**AIM OF THE EXERCISE**
Rewrite the listing lines starting with the line containing "pose: elev=68.7 azim=310.2" and continuing through the line containing "Dot at: (222, 184)", replacing "roll" with "bank" and leaving everything else unchanged.

* * * * * * *

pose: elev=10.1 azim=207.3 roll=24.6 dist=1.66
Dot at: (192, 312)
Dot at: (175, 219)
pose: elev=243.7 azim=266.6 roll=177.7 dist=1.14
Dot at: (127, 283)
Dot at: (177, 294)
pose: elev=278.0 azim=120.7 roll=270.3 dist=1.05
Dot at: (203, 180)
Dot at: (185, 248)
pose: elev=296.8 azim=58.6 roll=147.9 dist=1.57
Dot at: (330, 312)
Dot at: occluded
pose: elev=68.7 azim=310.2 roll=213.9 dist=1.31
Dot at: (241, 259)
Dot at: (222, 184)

* * * * * * *

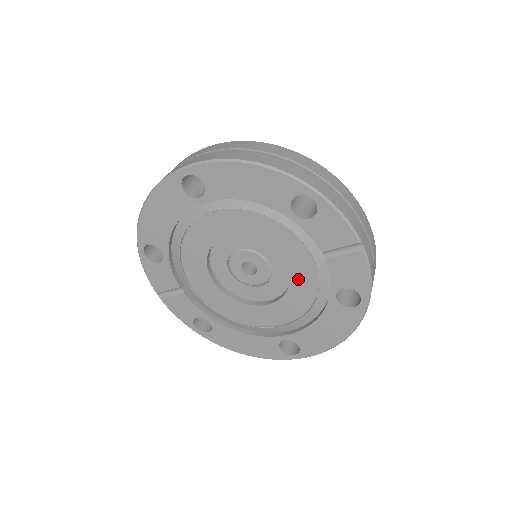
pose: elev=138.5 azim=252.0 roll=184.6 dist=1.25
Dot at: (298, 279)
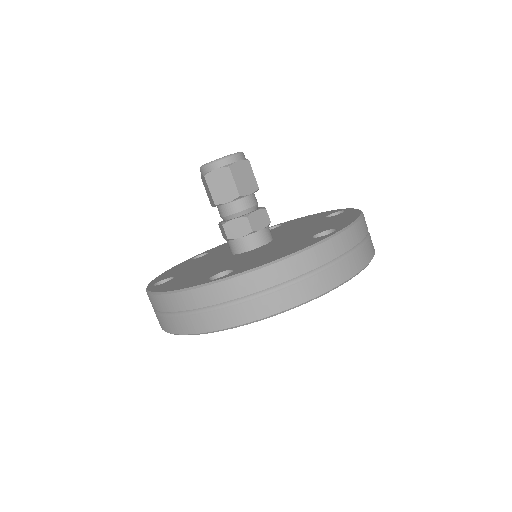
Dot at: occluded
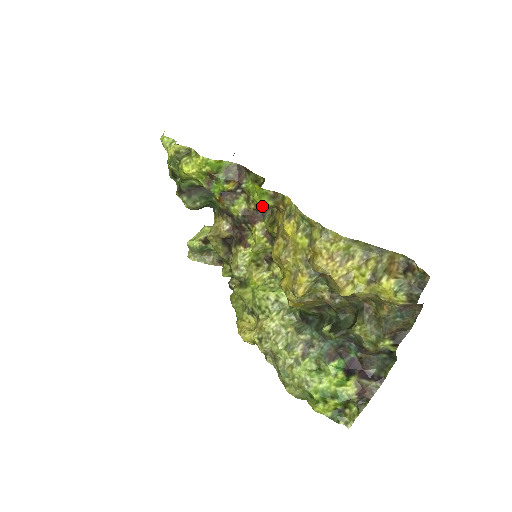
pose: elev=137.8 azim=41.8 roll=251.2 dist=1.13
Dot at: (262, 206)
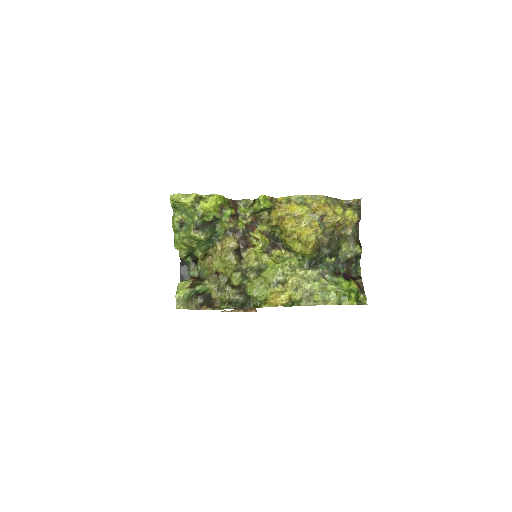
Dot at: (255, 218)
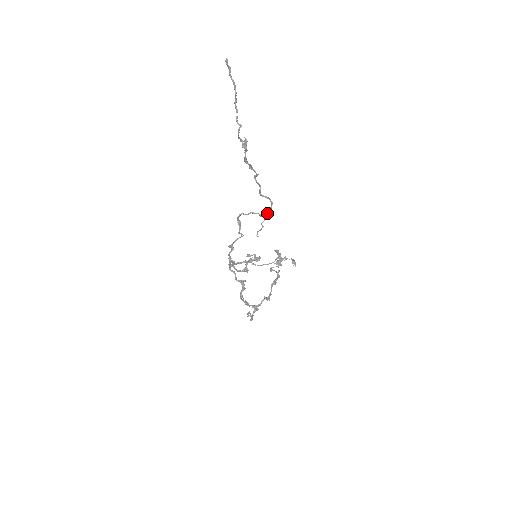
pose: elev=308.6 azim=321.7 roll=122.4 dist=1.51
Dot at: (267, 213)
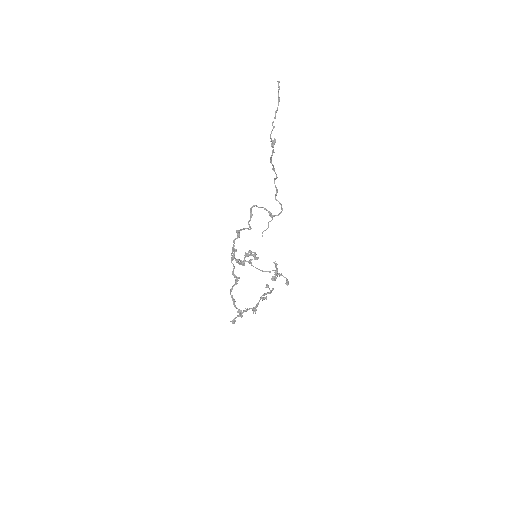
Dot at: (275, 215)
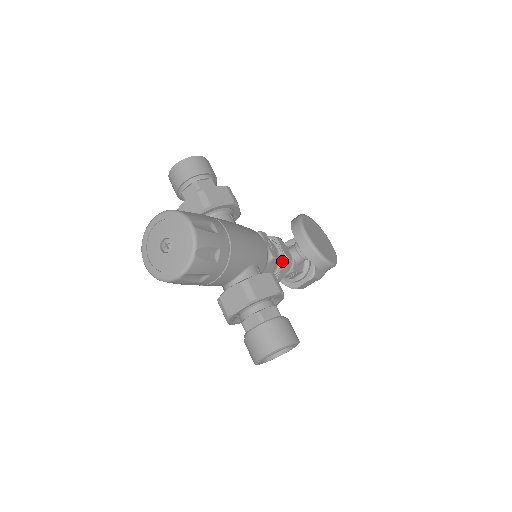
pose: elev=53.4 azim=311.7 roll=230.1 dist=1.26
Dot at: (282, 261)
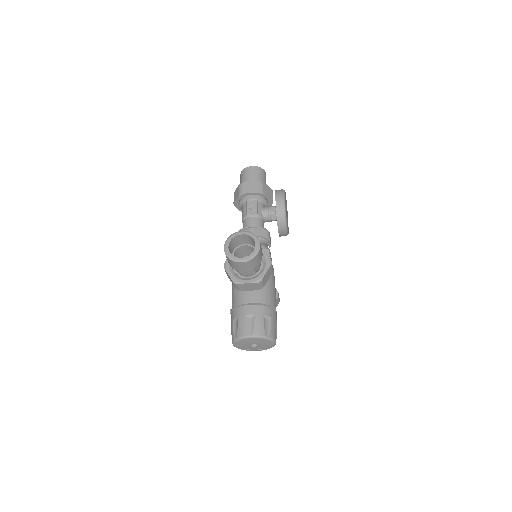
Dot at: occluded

* * * * * * *

**EXERCISE SOLUTION**
pose: elev=68.7 azim=310.2 bank=213.9 dist=1.31
Dot at: (241, 259)
Dot at: (222, 184)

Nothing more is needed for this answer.